** WHAT TO WORK ON **
Reproduce the entries shown below only from the line with "student. | | |" down to the line with "Documentation | Evidence |", keeping both end lines and copying each one exactly.

** DATASET ENTRIES **
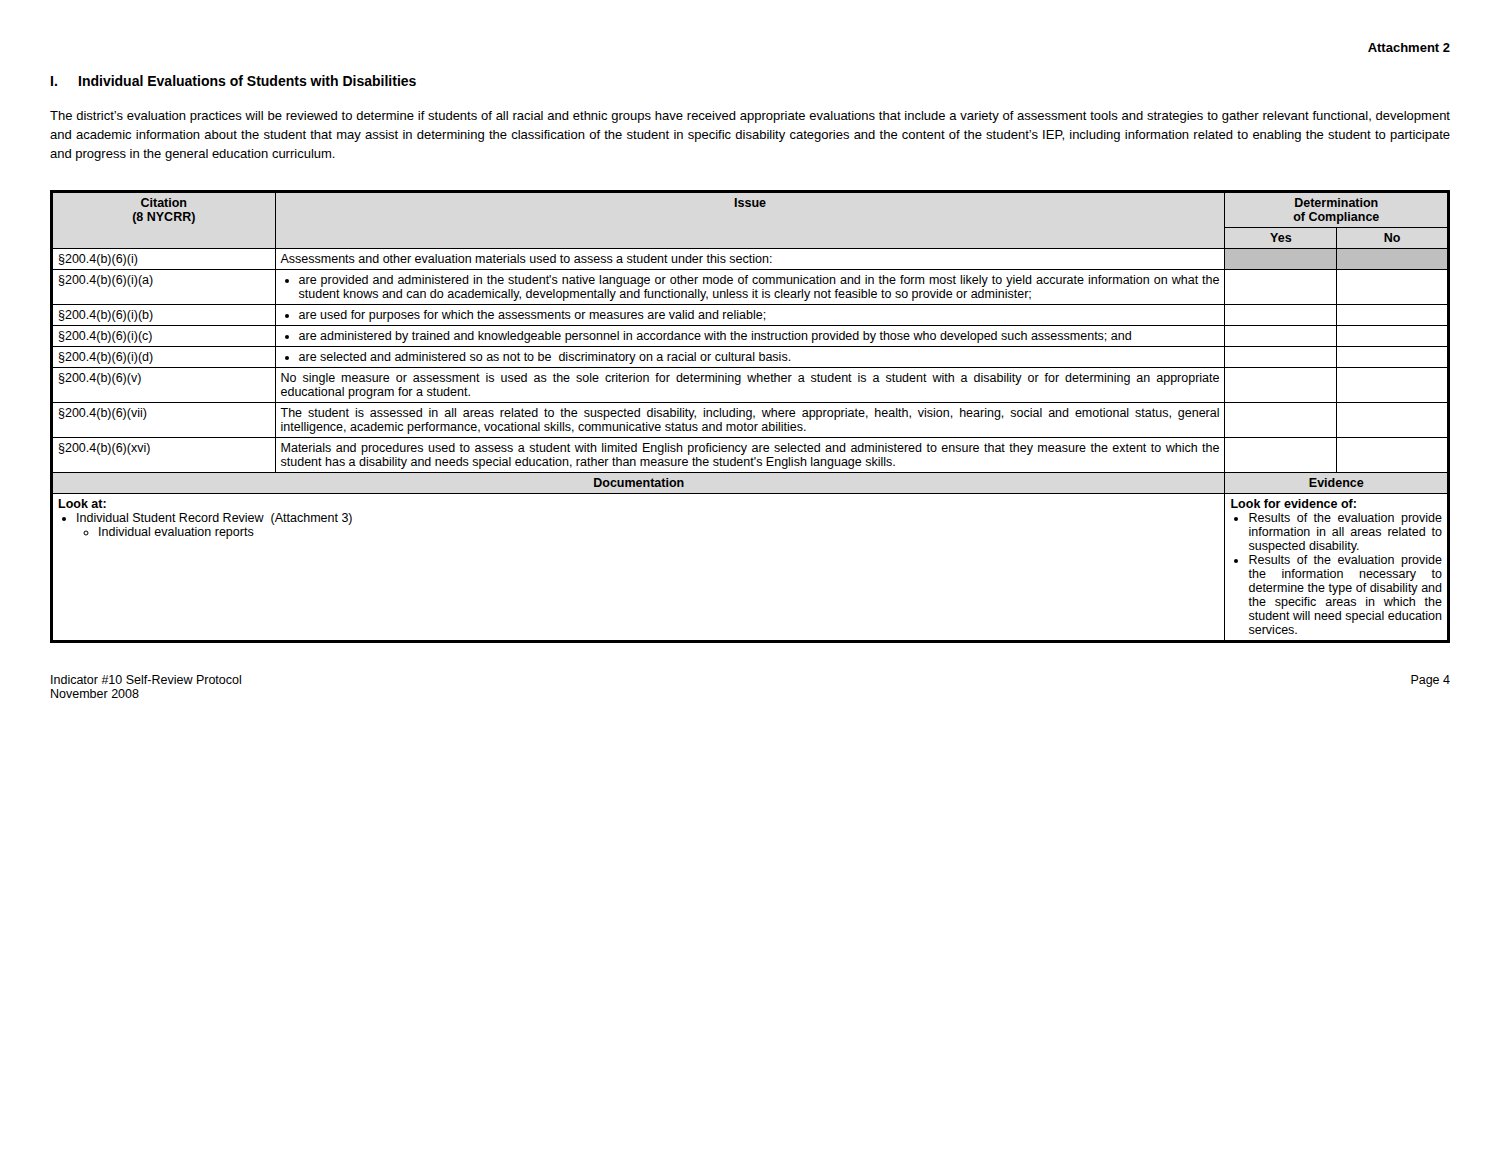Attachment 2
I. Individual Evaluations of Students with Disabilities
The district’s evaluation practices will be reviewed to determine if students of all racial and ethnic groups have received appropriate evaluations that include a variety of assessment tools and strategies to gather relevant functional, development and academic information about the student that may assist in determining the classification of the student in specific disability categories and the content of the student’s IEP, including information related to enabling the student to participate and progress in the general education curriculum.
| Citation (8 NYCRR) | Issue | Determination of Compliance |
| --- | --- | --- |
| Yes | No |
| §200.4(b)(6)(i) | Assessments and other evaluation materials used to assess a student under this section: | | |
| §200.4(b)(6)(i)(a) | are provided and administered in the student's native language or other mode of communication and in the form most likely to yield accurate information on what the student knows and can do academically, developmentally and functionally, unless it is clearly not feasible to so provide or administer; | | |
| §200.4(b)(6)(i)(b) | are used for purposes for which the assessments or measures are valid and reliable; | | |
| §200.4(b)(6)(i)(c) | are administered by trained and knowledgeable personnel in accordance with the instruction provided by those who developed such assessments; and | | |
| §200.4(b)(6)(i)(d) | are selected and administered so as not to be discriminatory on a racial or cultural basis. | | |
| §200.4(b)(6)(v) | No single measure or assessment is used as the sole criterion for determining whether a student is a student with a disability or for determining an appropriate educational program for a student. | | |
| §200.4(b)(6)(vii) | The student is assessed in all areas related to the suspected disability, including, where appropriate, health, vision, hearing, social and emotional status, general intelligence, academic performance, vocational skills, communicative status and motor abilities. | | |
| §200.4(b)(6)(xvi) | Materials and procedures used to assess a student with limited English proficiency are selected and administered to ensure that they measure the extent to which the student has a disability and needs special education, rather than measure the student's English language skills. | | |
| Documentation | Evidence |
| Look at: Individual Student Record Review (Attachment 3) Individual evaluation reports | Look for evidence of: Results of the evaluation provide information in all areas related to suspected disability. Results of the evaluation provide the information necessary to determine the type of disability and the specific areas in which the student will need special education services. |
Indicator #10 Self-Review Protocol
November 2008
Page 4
* * *
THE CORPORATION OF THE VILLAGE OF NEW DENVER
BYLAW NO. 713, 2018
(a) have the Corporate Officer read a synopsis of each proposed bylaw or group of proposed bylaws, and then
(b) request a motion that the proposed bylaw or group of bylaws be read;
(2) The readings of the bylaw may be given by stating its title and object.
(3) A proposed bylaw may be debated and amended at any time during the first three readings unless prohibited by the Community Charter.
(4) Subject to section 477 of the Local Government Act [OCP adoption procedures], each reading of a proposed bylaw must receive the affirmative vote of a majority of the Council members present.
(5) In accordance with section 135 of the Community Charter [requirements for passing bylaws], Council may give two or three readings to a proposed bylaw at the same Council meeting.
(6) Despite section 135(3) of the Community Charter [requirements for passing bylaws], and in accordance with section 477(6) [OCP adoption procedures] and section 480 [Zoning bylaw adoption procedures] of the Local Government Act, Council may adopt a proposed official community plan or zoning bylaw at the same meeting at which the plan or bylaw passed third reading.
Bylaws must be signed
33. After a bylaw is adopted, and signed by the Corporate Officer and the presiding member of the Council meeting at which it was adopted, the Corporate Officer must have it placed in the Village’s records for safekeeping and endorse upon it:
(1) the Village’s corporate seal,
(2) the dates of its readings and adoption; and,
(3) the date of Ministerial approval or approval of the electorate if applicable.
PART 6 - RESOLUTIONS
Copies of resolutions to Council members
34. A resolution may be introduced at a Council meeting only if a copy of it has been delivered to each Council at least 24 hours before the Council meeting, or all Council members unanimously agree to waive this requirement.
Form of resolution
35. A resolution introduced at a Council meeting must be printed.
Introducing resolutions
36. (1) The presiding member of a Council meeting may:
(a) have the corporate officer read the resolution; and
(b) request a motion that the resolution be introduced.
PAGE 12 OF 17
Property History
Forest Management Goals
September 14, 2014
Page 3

** EXERCISE RESPONSE **
| §200.4(b)(6)(v) | No single measure or assessment is used as the sole criterion for determining whether a student is a student with a disability or for determining an appropriate educational program for a student. | | |
| §200.4(b)(6)(vii) | The student is assessed in all areas related to the suspected disability, including, where appropriate, health, vision, hearing, social and emotional status, general intelligence, academic performance, vocational skills, communicative status and motor abilities. | | |
| §200.4(b)(6)(xvi) | Materials and procedures used to assess a student with limited English proficiency are selected and administered to ensure that they measure the extent to which the student has a disability and needs special education, rather than measure the student's English language skills. | | |
| Documentation | Evidence |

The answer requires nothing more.